Tonight The Bottle Let Me Down

Last Updated on: 12th June 2020, 06:53 am

Michael Kevin Lallana, the man accused last year oftwice brewing up batches of man mustard flavoured water in the bottle of a female coworker,has been found guilty of assault and battery.

A couple of interesting new tidbits have, er, come to light since we first met this fellow, so I shall share those with you now.

Lallana admitted in a taped interview submitted to jurors that he ejaculated into an “attractive” co-worker’s water bottle because “her lips had touched it,” but told detectives he never thought she would drink it.

“It was the closest I could ever get to someone as good looking as that without tampering with my marriage or hurting anyone,” Lallana said in the interview with Orange Police Department detectives in explaining why he ejaculated into the woman’s water bottle twice last year.

When the detectives quizzed him on why he didn’t just throw the water bottle away when he was done, Lallana said he figured she would dump the water and was afraid of leaving anything out of place on her desk.

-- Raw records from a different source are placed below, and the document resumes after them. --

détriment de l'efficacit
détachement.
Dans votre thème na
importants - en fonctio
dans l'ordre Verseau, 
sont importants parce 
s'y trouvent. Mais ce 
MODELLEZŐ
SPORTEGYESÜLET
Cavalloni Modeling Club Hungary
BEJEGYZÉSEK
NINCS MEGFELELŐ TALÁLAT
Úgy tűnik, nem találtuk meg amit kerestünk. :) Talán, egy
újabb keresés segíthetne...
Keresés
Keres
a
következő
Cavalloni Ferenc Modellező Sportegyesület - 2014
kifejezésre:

“Can I honestly say I wanted her to drink it? No,” Lallana said in the taped interview. “Why I left it there, I don’t know.”

Also entertaining in a somewhat twisted way were the methods employed by the victim, identified only as Tiffany G., of figuring out what in the wide wide world of sports was agoin’ on here. Maybe that should read wide wide world of spurts, but it’s too late now, so we’ll continue. To crack the case, it seems she used her CSI skills.

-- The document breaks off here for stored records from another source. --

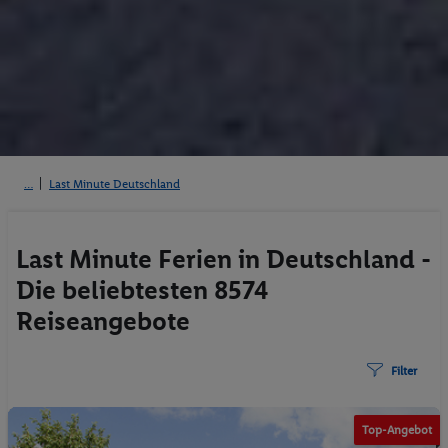
Last Minute Deutschland
Last Minute Ferien in Deutschland -
Die beliebtesten 8574
Reiseangebote
Filter
© jones-art 2015
Top-Angebot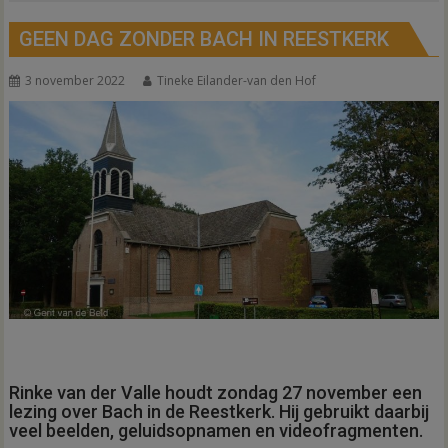
GEEN DAG ZONDER BACH IN REESTKERK
3 november 2022
Tineke Eilander-van den Hof
Rinke van der Valle houdt zondag 27 november een
lezing over Bach in de Reestkerk. Hij gebruikt daarbij
veel beelden, geluidsopnamen en videofragmenten.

Tiffany testified she threw the water bottle away that January. But after the second time in April, she kept the fouled liquid and asked her fiancee put his semen in a water bottle to see if that’s what she had tasted at work.

“At the time, I had no idea how else to figure out what this was,” she testified.

Convinced it was semen in the water bottle she had at work, the witness said she approached Orange police but was told they could not do anything based on the suspicion of a crime.

CSI… Cum Stain Ingestion?

NO news on a sentence yet, but let’s keep him as far away from the prison cafeteria as we can if it comes to that, ok?